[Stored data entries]
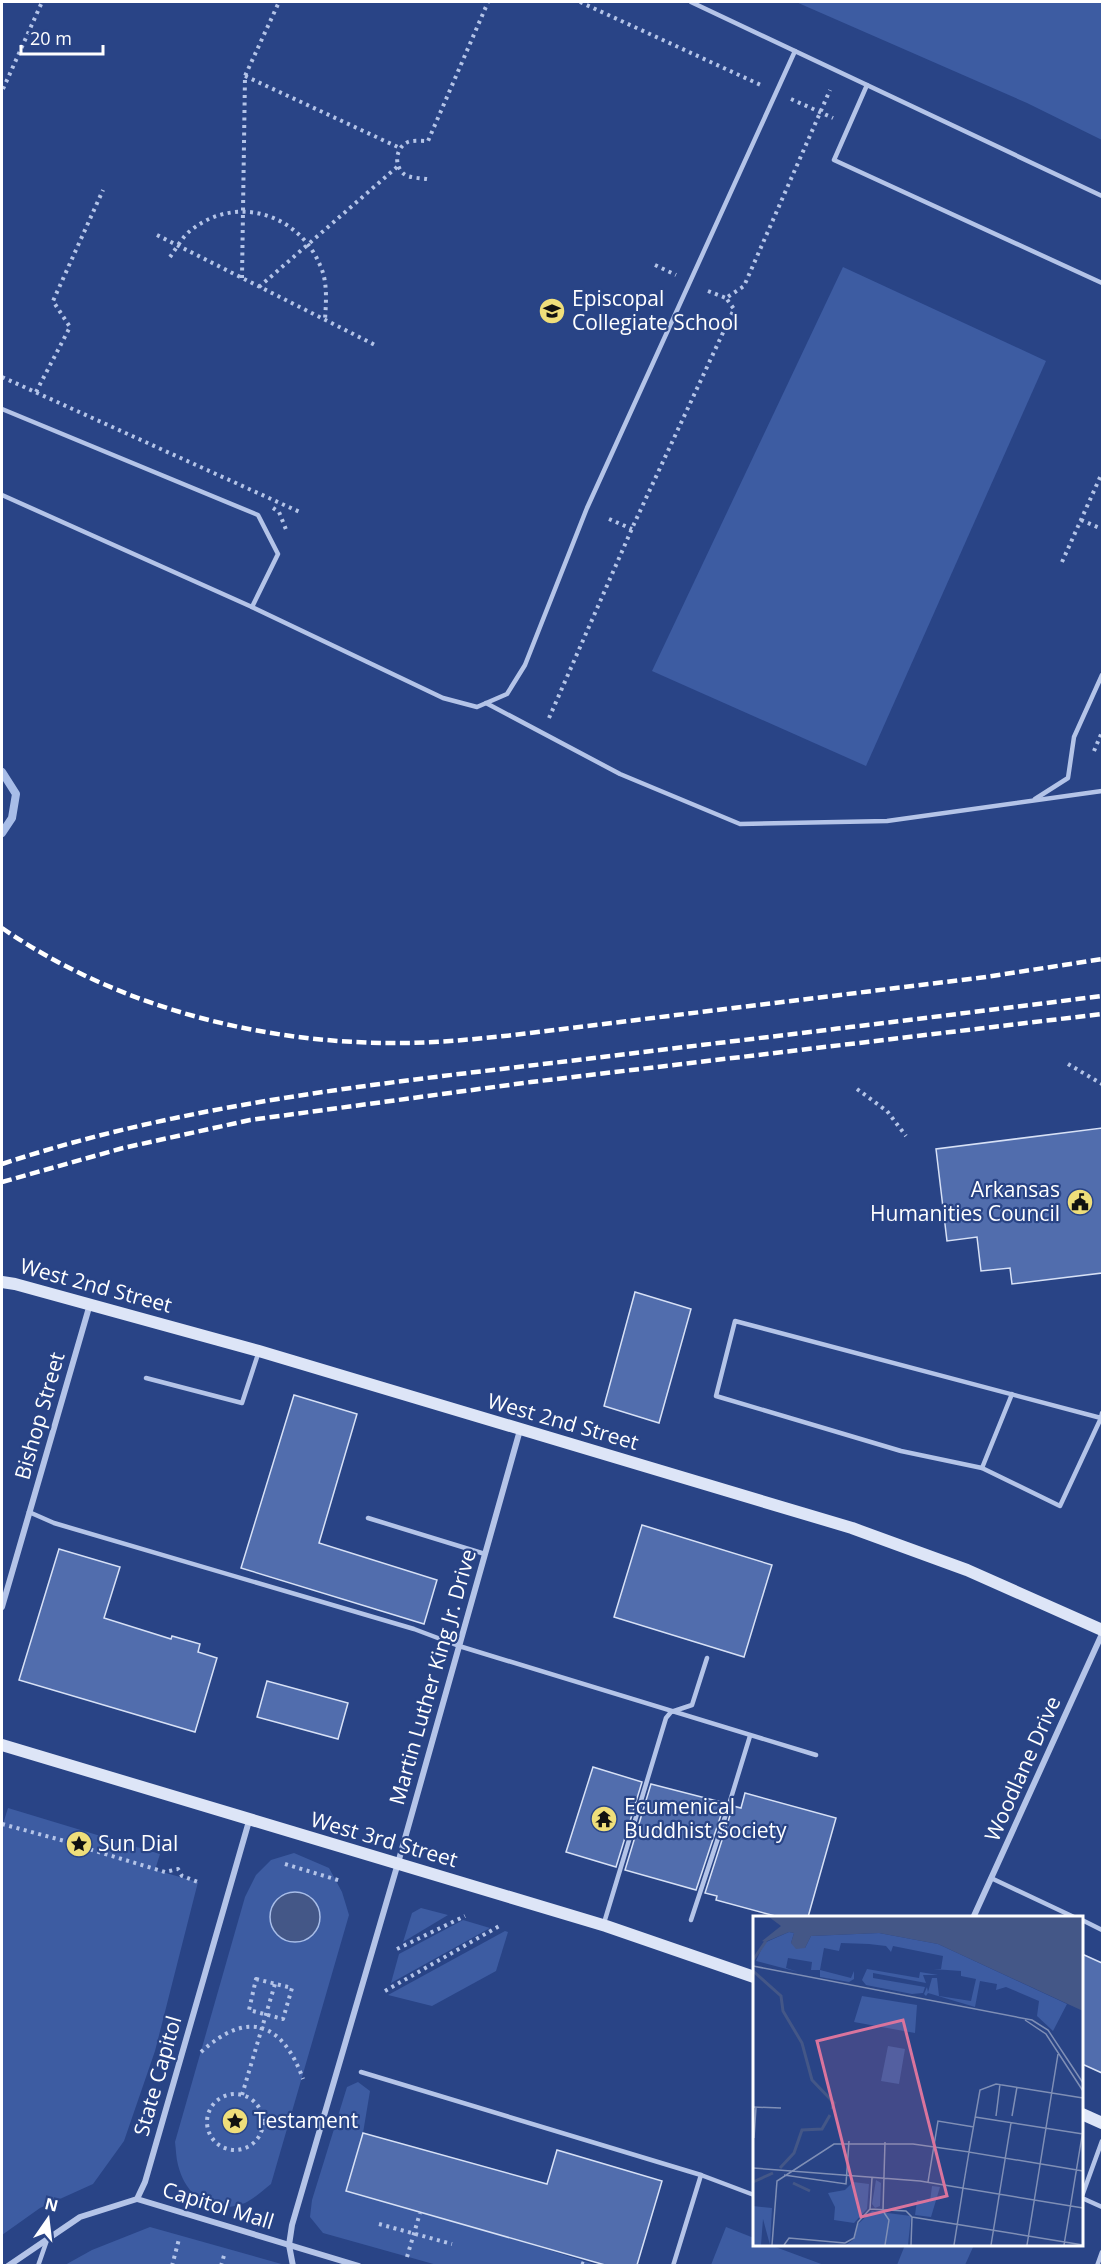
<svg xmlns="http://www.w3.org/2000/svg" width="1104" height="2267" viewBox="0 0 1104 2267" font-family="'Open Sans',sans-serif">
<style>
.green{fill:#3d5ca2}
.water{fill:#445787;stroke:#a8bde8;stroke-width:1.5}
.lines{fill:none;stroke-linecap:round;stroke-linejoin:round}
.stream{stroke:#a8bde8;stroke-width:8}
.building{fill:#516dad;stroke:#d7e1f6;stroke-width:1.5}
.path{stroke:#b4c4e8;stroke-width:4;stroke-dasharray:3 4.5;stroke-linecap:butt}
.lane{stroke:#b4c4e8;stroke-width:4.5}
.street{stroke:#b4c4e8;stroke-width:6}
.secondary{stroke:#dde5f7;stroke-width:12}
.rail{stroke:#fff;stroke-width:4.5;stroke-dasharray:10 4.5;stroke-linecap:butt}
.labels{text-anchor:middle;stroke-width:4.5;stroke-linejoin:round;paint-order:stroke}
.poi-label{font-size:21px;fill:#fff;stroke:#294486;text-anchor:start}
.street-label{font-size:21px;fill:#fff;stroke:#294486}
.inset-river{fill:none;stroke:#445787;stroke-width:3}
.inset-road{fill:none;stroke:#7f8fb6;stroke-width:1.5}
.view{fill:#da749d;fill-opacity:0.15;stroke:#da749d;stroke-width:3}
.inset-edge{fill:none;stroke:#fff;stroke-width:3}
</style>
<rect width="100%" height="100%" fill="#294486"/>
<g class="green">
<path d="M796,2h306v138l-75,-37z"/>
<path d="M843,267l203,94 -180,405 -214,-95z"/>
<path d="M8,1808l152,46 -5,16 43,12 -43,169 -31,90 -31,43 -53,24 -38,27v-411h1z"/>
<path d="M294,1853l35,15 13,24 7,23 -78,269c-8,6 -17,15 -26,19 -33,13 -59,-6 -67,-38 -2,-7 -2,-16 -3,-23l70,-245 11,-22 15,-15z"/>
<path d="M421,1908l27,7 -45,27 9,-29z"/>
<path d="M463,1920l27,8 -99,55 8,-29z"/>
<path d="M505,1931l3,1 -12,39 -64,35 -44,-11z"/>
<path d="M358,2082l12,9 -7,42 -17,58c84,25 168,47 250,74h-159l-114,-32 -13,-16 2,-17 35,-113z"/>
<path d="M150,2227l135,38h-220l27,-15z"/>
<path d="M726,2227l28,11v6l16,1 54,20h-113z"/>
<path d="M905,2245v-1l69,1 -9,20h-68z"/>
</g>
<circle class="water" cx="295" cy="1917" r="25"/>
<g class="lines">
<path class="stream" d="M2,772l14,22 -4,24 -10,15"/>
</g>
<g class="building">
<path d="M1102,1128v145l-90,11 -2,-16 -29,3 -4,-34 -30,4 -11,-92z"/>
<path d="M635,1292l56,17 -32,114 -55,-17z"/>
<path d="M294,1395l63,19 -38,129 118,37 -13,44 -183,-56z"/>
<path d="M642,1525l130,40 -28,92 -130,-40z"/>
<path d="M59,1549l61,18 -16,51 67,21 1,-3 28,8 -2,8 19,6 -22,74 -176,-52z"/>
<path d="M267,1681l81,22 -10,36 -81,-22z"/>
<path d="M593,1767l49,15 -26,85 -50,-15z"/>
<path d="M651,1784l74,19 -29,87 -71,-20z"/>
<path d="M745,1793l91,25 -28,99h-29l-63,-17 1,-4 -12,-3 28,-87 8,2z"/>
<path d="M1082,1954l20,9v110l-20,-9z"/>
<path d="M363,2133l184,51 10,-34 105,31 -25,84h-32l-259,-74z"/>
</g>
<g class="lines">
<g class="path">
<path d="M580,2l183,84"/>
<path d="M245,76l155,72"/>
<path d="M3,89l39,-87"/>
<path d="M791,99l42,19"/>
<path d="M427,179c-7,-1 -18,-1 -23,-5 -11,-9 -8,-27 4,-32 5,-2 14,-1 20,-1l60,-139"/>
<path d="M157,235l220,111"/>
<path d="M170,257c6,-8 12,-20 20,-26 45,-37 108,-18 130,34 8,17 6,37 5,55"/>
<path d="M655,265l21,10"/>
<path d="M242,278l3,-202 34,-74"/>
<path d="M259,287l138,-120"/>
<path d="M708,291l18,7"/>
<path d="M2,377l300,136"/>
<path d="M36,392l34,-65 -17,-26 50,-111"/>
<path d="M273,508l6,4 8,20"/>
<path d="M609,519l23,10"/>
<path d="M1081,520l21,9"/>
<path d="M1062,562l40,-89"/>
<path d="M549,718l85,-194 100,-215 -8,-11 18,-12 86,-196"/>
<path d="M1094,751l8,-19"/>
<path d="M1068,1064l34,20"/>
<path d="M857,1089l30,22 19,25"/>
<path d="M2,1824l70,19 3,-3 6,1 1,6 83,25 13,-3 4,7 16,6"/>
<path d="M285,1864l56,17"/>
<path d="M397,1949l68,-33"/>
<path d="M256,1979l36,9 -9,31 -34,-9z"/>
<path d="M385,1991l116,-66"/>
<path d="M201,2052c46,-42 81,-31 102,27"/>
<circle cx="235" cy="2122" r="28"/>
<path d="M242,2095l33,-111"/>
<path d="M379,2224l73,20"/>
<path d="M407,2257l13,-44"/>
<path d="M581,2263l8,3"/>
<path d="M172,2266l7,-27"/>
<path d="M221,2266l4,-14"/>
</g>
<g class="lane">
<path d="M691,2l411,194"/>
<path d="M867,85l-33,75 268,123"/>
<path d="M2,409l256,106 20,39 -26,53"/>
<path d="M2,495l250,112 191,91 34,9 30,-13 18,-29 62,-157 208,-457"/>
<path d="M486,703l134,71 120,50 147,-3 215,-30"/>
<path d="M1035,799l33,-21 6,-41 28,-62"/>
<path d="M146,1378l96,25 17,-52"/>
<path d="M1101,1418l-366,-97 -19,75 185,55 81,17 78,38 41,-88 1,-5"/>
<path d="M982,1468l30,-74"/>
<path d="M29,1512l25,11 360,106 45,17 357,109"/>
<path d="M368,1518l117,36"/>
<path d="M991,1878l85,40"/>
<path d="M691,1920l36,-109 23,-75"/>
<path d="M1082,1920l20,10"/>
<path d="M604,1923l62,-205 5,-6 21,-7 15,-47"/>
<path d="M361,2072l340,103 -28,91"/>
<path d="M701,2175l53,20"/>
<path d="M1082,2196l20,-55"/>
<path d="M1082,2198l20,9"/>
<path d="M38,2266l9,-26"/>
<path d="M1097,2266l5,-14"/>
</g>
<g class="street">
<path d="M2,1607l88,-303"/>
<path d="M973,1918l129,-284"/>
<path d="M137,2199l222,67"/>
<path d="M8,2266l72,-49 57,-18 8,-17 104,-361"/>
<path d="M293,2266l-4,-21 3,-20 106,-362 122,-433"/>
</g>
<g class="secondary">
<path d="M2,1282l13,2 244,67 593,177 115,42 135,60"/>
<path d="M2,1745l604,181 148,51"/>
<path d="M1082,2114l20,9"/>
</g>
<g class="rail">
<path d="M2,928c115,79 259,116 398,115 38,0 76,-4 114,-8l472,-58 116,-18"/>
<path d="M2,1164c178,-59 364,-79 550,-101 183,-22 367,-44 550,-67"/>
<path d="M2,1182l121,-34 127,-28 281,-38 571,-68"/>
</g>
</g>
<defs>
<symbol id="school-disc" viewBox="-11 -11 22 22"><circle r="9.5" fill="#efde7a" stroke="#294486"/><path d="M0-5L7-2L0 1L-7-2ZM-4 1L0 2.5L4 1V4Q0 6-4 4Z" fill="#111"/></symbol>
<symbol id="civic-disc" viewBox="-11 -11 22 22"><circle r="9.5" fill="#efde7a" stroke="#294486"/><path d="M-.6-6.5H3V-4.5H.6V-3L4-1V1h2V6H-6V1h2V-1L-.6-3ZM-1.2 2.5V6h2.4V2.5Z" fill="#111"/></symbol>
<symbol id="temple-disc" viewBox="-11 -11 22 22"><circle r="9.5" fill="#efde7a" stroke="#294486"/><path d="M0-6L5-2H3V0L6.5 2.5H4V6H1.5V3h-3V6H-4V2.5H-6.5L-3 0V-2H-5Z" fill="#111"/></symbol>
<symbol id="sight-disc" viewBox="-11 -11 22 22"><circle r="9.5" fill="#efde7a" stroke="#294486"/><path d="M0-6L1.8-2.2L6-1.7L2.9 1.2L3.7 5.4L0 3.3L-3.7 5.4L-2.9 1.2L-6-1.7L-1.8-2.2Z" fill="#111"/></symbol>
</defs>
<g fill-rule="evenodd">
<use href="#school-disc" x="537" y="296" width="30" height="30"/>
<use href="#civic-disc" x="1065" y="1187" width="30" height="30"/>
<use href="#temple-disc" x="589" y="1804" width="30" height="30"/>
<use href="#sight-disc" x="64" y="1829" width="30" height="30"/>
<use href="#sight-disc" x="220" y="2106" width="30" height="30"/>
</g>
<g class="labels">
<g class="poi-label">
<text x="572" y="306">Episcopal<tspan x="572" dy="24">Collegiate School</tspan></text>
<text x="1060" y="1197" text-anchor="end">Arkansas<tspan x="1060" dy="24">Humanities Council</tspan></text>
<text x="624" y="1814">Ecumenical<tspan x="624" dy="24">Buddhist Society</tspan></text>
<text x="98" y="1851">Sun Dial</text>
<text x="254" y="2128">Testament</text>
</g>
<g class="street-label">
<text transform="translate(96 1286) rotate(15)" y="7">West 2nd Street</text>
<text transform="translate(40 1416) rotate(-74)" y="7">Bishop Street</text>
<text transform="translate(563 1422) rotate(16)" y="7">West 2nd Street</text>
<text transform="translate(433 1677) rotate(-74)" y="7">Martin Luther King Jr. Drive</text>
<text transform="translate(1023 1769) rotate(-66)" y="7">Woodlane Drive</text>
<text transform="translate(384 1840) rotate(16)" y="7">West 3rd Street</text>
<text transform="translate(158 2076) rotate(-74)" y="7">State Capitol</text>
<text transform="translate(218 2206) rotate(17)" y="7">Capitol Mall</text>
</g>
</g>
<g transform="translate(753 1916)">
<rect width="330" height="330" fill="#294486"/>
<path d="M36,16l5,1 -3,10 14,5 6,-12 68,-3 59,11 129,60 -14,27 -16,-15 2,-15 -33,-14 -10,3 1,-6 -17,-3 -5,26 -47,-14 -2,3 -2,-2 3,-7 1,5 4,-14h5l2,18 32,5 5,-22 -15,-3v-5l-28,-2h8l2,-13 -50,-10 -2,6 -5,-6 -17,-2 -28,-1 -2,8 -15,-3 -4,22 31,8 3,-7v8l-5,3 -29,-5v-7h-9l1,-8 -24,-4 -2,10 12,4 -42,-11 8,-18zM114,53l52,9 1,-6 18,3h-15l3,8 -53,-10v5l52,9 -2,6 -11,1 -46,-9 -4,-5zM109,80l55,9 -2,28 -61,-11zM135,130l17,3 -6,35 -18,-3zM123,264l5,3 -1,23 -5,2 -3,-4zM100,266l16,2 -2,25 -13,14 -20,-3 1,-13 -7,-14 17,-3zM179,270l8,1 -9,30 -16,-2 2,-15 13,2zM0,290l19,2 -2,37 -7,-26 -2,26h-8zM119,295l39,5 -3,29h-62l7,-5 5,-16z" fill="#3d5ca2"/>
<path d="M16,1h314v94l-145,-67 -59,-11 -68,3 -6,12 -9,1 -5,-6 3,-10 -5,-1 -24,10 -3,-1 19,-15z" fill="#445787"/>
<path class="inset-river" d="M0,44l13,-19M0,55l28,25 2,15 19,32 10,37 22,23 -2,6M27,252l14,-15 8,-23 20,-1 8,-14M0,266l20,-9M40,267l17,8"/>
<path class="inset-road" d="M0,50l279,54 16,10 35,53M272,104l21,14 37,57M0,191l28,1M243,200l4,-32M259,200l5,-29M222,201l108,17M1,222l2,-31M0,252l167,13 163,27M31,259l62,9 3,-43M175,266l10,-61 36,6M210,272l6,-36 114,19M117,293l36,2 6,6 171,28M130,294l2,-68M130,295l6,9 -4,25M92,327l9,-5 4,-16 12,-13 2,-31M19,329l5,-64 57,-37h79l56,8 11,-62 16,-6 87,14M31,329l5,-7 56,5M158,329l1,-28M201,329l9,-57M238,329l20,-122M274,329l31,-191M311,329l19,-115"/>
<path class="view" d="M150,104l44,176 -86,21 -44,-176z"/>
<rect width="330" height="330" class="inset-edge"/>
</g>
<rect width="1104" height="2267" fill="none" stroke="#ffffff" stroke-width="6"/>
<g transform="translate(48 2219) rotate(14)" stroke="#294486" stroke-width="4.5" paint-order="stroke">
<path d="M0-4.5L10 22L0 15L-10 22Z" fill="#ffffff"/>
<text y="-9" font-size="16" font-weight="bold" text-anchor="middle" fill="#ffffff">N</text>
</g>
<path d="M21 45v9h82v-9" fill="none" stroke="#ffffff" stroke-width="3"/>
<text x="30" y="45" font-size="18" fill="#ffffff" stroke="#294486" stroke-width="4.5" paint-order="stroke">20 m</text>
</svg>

● Task prompt
Write only the number of lines above in which the word "none" is found.

● Exercise solution
6